Покончив с этим делом, которому донья Роса придавала немалое значение, она занялась выяснением некоторых обстоятельств, связанных с побегом Дионисио. Всю вину за это происшествие донья Роса возлагала на дворецкого, почему при первой же возможности приступила к нему с допросом, который начала в тонах иронических:
— Ну-с, я полагаю, вы тут с ног сбились, разыскивая Дионисио?
— Совершенно справедливо изволили выразиться, сеньора донья Роса; именно, что с ног сбились, — ответил с некоторым замешательством дворецкий, ибо говорил заведомую ложь. — Но ведь эти негры такой народ… Самого сатану проведут и выведут… Бестии, продувные бестии!
— Ну, а что же вам все-таки удалось выяснить?
— Немного, сеньора донья Роса, очень немного… почти что ничего. Разнесся слух, будто его убили — закололи ножом, и… да вот, собственно, и все. Насколько мне известно, никакого следствия по этому делу полицией учинено не было, убийцу не задержали и не допросили, мертвого тела тоже нигде не обнаружили. Вот мне и пришло в голову — да, верно, так оно и есть, — что вся эта история насчет убийства — одна пустая басня, и выдумали ее нарочно, чтобы следы замести и нас запутать. Может статься, что слух этот распустил сам Дионисио. Да, да, эти негры такие пройдохи, такие хитрецы…

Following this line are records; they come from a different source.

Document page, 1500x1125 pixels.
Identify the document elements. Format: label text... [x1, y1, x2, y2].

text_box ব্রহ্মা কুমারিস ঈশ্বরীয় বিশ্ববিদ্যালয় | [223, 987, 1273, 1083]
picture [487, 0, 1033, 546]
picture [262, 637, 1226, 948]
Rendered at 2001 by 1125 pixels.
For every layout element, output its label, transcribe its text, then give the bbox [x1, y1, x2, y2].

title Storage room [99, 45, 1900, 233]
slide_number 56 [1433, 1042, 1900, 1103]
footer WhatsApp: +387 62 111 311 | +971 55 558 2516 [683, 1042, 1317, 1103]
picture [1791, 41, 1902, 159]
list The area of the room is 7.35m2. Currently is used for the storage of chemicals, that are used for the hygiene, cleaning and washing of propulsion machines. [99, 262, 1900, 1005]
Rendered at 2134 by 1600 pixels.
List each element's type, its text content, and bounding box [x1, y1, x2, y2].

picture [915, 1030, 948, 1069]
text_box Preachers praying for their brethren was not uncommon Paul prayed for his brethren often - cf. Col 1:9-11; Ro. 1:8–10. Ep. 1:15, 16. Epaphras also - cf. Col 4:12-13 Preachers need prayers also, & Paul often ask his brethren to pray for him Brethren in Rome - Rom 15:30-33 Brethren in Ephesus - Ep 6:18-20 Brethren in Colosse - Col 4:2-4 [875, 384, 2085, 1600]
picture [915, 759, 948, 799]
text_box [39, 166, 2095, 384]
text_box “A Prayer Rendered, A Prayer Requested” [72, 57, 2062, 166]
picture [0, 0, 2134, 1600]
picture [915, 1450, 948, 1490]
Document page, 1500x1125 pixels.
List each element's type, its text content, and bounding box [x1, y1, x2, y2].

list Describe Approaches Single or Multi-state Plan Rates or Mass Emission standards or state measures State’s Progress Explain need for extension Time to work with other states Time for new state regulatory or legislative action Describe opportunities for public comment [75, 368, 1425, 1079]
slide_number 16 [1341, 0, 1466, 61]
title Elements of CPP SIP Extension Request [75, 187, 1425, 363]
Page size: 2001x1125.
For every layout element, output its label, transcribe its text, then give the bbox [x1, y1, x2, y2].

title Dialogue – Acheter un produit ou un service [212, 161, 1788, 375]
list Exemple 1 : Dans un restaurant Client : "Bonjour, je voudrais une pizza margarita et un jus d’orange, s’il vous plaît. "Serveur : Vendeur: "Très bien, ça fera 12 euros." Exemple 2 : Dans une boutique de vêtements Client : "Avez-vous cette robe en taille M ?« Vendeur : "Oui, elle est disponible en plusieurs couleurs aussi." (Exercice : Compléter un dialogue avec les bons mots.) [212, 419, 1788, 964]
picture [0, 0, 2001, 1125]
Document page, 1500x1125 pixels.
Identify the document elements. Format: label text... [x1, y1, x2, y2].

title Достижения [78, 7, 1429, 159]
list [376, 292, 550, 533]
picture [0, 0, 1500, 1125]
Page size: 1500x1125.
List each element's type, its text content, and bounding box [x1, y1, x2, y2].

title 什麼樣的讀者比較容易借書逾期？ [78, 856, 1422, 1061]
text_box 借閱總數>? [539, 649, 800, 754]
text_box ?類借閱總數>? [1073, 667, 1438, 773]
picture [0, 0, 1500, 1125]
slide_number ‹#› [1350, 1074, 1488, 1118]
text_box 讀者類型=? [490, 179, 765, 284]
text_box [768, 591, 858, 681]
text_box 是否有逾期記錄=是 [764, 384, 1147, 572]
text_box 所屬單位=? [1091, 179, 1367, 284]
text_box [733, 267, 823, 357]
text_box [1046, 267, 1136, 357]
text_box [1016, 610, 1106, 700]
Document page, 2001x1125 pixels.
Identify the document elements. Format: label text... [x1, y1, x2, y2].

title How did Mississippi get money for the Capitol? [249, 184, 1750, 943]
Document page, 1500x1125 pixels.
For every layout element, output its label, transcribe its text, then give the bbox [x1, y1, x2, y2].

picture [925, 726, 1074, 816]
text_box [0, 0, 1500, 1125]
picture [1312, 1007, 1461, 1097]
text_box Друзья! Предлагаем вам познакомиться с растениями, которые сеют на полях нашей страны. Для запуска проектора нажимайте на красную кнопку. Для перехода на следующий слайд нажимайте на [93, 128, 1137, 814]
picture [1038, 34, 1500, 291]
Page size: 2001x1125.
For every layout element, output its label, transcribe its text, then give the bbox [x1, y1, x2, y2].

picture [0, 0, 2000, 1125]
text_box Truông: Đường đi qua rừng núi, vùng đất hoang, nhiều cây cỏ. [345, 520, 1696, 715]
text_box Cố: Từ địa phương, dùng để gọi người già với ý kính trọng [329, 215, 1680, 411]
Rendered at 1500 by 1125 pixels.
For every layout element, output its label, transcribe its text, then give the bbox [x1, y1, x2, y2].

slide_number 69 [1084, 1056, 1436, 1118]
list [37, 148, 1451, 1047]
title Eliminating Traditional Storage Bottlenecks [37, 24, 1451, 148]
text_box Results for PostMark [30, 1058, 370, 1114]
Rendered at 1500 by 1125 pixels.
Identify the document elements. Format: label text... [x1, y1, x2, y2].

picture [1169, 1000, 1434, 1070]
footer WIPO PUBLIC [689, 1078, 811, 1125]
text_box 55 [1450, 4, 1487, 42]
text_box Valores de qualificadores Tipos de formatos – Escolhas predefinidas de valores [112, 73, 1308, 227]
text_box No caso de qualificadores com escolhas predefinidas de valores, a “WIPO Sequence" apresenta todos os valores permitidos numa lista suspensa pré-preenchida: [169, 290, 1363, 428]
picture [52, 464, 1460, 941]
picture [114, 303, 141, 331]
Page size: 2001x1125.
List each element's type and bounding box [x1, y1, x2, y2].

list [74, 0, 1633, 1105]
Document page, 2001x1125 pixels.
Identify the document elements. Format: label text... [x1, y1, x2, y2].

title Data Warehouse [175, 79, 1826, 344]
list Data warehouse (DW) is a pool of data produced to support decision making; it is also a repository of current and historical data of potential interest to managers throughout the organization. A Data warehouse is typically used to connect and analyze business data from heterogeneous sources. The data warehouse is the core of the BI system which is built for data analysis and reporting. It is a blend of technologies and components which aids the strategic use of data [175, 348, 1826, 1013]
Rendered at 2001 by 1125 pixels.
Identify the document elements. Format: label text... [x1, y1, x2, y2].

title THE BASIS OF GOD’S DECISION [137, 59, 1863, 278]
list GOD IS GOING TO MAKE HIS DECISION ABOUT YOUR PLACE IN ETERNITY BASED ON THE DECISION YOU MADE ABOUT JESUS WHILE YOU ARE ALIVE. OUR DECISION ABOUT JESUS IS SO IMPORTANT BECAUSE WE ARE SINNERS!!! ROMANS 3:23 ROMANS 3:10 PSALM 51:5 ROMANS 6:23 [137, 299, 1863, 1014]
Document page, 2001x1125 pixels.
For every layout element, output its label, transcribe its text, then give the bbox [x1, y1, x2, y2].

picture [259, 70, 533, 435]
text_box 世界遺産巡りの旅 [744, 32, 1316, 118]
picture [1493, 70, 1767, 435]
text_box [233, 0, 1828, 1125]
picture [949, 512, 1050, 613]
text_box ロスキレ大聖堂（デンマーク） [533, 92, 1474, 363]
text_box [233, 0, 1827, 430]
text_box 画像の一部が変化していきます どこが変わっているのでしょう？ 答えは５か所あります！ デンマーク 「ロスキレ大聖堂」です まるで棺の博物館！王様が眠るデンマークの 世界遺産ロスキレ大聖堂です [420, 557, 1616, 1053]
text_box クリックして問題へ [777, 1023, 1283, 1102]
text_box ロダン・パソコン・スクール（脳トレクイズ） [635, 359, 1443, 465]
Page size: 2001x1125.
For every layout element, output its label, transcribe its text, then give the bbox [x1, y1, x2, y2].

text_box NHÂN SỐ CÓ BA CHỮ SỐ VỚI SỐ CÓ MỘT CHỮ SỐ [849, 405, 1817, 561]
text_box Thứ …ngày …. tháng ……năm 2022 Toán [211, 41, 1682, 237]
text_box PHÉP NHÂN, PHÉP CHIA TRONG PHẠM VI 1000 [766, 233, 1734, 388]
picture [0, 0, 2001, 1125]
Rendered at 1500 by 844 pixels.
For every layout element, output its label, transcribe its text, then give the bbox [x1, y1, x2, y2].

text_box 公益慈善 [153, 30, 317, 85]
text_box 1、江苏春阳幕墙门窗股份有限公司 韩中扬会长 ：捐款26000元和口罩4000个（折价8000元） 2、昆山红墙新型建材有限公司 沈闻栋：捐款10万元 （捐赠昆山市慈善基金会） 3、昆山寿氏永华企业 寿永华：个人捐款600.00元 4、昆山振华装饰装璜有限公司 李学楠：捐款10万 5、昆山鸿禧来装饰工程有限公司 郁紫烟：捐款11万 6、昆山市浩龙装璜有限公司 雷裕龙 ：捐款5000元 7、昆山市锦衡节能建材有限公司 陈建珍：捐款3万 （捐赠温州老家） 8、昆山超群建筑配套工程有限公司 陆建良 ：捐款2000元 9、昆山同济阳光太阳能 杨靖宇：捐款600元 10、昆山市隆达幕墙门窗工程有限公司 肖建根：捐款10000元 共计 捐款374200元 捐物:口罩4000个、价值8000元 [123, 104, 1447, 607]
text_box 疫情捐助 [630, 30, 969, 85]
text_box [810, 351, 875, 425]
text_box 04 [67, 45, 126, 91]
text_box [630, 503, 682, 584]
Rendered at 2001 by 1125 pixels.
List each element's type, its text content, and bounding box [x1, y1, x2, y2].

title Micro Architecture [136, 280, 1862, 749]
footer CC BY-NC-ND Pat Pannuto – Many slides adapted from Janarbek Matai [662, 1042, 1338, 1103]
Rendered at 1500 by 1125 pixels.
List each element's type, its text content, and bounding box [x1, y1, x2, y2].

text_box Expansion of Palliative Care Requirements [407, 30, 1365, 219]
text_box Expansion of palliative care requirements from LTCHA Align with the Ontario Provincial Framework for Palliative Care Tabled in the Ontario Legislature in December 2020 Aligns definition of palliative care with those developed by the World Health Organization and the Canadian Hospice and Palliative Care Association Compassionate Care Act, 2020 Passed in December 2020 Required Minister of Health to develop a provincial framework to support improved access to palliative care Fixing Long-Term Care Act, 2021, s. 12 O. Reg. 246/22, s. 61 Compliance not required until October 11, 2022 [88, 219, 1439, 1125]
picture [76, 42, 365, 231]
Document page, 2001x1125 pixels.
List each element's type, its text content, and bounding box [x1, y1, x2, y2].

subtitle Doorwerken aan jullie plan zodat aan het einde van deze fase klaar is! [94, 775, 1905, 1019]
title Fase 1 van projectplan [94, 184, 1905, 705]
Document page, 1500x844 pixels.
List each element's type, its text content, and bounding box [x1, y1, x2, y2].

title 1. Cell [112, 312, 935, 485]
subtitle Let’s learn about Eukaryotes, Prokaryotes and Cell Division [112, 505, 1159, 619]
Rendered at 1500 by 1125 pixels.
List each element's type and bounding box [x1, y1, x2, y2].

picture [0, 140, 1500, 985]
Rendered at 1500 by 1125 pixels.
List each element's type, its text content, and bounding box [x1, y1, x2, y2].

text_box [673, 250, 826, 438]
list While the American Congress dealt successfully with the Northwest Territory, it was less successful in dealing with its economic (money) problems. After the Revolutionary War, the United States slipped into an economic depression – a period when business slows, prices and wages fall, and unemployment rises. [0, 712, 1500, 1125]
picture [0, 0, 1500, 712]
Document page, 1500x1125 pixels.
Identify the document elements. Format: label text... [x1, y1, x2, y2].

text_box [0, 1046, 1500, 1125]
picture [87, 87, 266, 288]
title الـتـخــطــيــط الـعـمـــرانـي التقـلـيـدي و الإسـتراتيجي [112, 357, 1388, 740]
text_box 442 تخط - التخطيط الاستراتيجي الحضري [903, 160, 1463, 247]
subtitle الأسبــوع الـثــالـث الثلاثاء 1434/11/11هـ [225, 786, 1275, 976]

— Довольно, я все поняла, — с досадой проговорила донья Роса и затем добавила: — Так вот, этот негр должен быть разыскан.
— Слушаюсь, — отозвался дон Мелитон.
— Жив он или мертв, но ведь где-то же остался от него след, — продолжала донья Роса.
— Вот и я так говорю, — подхватил дворецкий.
— Ничего вы не говорите, — раздраженно возразила донья Роса. — Иначе как же так могло случиться, что вам ни разу не пришло в голову дать в «Диарио» объявление о розыске?
— Как можно, сеньора донья Роса, как можно! — запротестовал дворецкий, обрадовавшись, что хозяйка неожиданно помогла ему найти для себя хоть какое-то оправдание. — Приходило мне это в голову, приходило не раз и не два.
— Так что же вы до сих пор ничего не предприняли?
— Видите ли, сеньора донья Роса, в этом-то объявлении вся и загвоздка. Объявление… его ведь сперва сочинить надобно, а я не то что сочинять их, а и в глаза-то не видывал, какие они такие бывают. Оно и понятно — у нас в городке газет не печатали.
— Но ведь здесь и трудности никакой нет! Разве вы не помните примет Дионисио? Не знаете, каков он из себя, то есть какая у него наружность? Да вот: «Негр-креол, приземистый, полный, лицо круглое, рябое, курнос., лоб с глубокими залысинами, рот большой, зубы хорошие, глаза навыкате, шея короткая, осанка и манеры как у аристократа, по ремеслу — повар, знает грамоте, выдает себя, по всей видимости, за свободного, исчез такого-то числа. Поймавший и доставивший вышепоименованного негра его хозяевам будет щедро вознагражден, ему также будут возмещены все убытки, какие он может понести в связи с розысками и поимкой названного раба». Подобные объявления вы найдете в «Диарио» ежедневно, они печатаются под рубрикой, или как это там называется… словом, в разделе «Беглые рабы».
— Понимаю, понимаю, сеньора донья Роса. И подумать, как складно у вас все выходит! Словечко к словечку, словечко к словечку! Так вы уж будьте любезны, возьмите перышко, да и выпишите мне все это на бумажку. Скажу вам, не стыдясь, милостивая моя госпожа, что по части газетных писаний нет у меня искры божией. Уж чего нет, того нет. Видно, не родился я газетным сочинителем, а коли не судьба жениться, говорит пословица, так нечего и невест присматривать.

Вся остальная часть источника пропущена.